─── SOURCE TEXT
# Safety Compliance Distances

for VHF Antennas

**FCC and ICNIRP Safety Guidelines**

The guidelines for maximum permitted RF exposure depend on the country where you operate. In the US, standards are set by the Federal Communications Commission (FCC) [1]. Standards developed by the International Commission on Non-Ionizing Radiation Protection (ICNIRP) are used in the UK and many other counties [2].

In some countries other guidelines are used. Check with an amateur radio association where you operate if you have questions. For example in 2015, Health Canada adopted somewhat more restrictive exposure limits than the FCC and ICNIRP guidelines [3].

*I used 1997 FCC guidelines [1] and the 1998 ICNIRP guidelines [2] for the examples in this article.* The FCC and ICNIRP guidelines were reviewed in 2005 and 2009, respectively, with no change. An ICNIRP working group has released a draft version of revised RF guidelines, with the public comment period to end on October 9, 2018 [4].

In general, the FCC and ICNIRP guidelines for dosimetry (maximum permitted exposures) differ for the amateur HF bands, but they are in agreement for the VHF frequencies, 30 - 300 MHz.

**General Purpose Formula**

For some commonly used antenna there is a general purpose formula for calculating compliance distances [1]. NEC antenna simulations at the ARRL Lab verified that the formula gives conservative estimates for a number of dipole, ground-plane, and Yagi antennas [5].

I used the general purpose formula for the VHF examples in this article. There are three resources for using this formula: (1) the Paul Evans VP9KF online calculator [6]; (2) the ARRL General Purpose Tables [1,5]; or (3) the formula directly, as demonstrated in the Formulas section below. If guidelines are changed, new limits will apply in Eq 2 below.

Both the FCC and the ICNIRP distinguish between two types of exposed populations or areas around an antenna. An occupationally exposed population is trained to be aware of the potential risk and to take appropriate precautions. This group includes amateur radio operators. Members of the general public can not be expected to take precautions to avoid exposure, so the safety standards are more conservative. Also, the public includes individuals of varying health status and may include particularly susceptible individuals. The FCC defines these two tiers of exposure limits in terms of controlled and uncontrolled areas.

**Half-Wave Dipoles and J-Poles**

The solid lines in **Figure 1** show FCC/ICNIRP compliance distances *vs *average power for horizontal or vertical VHF half-wave dipoles. Distances are measured from the part of the antenna closest to the point of exposure. The numerical gain in free space used in the calculations is G = 1.64 (2.15 dBi) [5].

Figure 1. Compliance distances vs average power for half-wave dipoles (solid lines) and vertical quarter-wave monopoles (broken lines) from 30 MHz to 300 MHz.

For a classic J-Pole and a non-standard version, W4RNL calculated gains in free space near 2.5 dBi [7], so compliance distances are a little longer than those in Fig. 1 for half-wave dipoles.

There are many variations on the J-pole design for which you might not know the gain. The options in that case are discussed in Other Antennas below.
──────
─── RECORD EXTRACTS
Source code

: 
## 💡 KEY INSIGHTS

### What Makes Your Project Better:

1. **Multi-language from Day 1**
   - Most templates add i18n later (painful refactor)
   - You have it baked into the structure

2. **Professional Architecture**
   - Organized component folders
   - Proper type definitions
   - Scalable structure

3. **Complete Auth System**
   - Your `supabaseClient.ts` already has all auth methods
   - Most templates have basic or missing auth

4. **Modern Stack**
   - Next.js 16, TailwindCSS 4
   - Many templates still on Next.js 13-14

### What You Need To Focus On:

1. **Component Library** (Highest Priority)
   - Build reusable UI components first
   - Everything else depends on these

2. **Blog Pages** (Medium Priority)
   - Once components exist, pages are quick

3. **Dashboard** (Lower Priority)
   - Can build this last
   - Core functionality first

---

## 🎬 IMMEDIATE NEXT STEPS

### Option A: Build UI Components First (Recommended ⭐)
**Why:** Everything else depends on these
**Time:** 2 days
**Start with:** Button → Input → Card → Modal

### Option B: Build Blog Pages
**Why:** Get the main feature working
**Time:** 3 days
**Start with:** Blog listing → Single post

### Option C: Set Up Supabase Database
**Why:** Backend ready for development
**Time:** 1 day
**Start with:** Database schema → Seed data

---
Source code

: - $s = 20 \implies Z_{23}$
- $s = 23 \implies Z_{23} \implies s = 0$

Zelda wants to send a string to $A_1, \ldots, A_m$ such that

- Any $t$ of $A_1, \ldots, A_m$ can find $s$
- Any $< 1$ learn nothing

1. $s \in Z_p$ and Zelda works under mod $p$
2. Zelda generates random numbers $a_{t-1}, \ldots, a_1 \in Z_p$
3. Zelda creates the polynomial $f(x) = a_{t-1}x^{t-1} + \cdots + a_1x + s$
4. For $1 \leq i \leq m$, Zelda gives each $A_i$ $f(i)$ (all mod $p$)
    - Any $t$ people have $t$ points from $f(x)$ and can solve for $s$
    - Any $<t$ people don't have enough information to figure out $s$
──────
ASSIGNMENT — Repeat the part of the VHF antenna safety text between "The guidelines for" and "other counties [2].", inclusive.

PROBLEM SOLUTION —
The guidelines for maximum permitted RF exposure depend on the country where you operate. In the US, standards are set by the Federal Communications Commission (FCC) [1]. Standards developed by the International Commission on Non-Ionizing Radiation Protection (ICNIRP) are used in the UK and many other counties [2].